Problem
Find the maximum product of two distinct numbers in a sequence of non-negative integers.
Examples
Example 1:
Input: nums = [1, 4, 3, 6, 7, 0]
Output: [6, 7]
Explanation: The pair (6, 7) gives the highest product of 42.
Solution
Method 1 - Use max and second maximum
We have already seen the problem with both positive and negative integers - Maximum Pairwise Product 2 - Find pair with maximum product in array of Integers. Just use Maximum Pairwise Product 2 - Find pair with maximum product in array of Integers#Method 3 - Using Second Max and Second Min element, and just just use first and second max to find the answer.
So, the approach is:
- Traverse the array to identify the two largest distinct values.

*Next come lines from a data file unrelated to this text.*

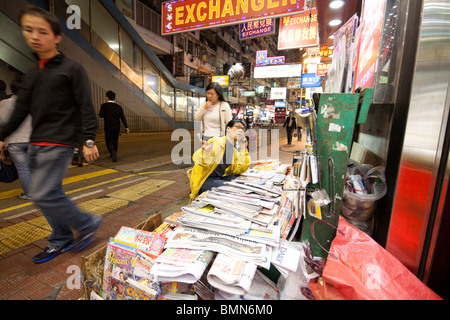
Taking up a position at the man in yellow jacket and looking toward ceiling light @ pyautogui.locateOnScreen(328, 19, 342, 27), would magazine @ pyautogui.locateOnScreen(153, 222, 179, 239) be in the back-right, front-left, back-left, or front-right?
back-right

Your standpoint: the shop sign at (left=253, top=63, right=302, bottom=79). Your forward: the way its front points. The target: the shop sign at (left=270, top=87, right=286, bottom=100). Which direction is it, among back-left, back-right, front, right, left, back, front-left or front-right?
back

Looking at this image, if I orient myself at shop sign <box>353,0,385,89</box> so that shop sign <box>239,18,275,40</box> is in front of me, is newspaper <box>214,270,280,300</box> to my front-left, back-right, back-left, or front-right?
back-left

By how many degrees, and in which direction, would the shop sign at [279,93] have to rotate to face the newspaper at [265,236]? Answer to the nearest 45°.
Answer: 0° — it already faces it

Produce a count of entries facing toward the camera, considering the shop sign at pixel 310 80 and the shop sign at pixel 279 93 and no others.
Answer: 2

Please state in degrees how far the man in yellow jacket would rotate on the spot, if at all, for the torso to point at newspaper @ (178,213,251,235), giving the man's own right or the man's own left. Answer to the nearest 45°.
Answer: approximately 45° to the man's own right

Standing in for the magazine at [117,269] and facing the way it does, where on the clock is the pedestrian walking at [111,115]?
The pedestrian walking is roughly at 6 o'clock from the magazine.

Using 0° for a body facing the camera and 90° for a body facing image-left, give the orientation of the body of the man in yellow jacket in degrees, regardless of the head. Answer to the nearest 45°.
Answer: approximately 315°

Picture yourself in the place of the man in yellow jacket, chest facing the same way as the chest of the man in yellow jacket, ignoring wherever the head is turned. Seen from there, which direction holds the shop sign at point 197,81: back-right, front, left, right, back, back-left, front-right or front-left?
back-left

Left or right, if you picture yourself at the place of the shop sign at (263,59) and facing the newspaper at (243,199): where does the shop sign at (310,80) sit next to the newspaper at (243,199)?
left
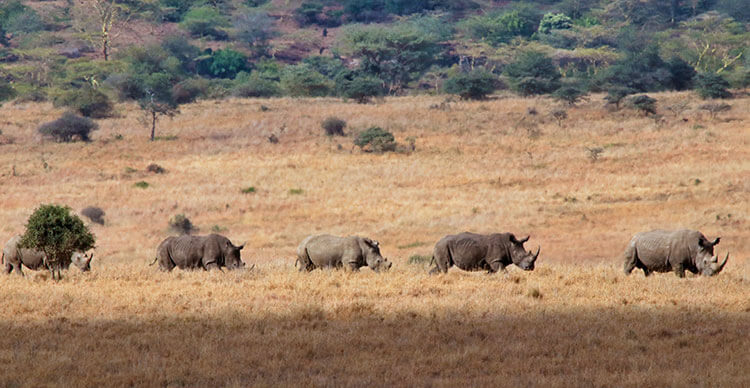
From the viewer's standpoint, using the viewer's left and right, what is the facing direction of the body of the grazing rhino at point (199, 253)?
facing to the right of the viewer

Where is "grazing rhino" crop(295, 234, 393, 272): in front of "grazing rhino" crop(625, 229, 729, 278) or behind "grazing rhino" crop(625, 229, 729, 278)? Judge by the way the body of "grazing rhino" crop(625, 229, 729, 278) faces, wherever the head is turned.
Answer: behind

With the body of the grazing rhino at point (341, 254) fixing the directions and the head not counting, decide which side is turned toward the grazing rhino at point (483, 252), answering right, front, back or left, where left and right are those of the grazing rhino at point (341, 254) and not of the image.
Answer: front

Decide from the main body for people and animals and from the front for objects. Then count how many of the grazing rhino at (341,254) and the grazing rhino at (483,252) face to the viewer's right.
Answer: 2

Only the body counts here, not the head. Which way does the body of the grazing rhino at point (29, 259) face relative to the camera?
to the viewer's right

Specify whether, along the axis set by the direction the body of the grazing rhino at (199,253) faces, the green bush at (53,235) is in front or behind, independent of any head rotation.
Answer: behind

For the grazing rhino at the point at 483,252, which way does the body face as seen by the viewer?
to the viewer's right

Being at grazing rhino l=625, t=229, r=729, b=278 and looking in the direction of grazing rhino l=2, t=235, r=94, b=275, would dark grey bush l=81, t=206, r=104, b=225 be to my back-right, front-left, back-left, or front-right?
front-right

- Return the product of these two values.
Code
Java
public class Solution {
public int maxProduct(int[] nums) {
if (nums.length < 2) {
return 0;
}
int max1 = Integer.MIN_VALUE, max2 = Integer.MIN_VALUE;
for (int num : nums) {
if (num > max1) {
max2 = max1;
max1 = num;
} else if (num > max2 && num != max1) {
max2 = num;
}
}
return max1 * max2;
}
public static void main(String[] args) {
Solution solution = new Solution();
int[] nums1 = {1, 4, 3, 6, 7, 0};
System.out.println("The maximum product of two distinct numbers is: " + solution.maxProduct(nums1)); // Output: 42
}
}
Python
class Solution:
def maxProduct(self, nums):
if len(nums) < 2:
return 0
max1 = max2 = float('-inf')
for num in nums:
if num > max1:
max2 = max1
max1 = num
elif num > max2 and num != max1:
max2 = num
return max1 * max2
# Example usage
solution = Solution()
nums1 = [1, 4, 3, 6, 7, 0]
print(f"The maximum product of two distinct numbers is: {solution.maxProduct(nums1)}") # Output: 42
Complexity
- ⏰ Time complexity:
O(n), wherenis the length of the input array because we traverse the array a constant number of times. - 🧺 Space complexity:
O(1), as we are using a constant amount of extra space regardless of the input size.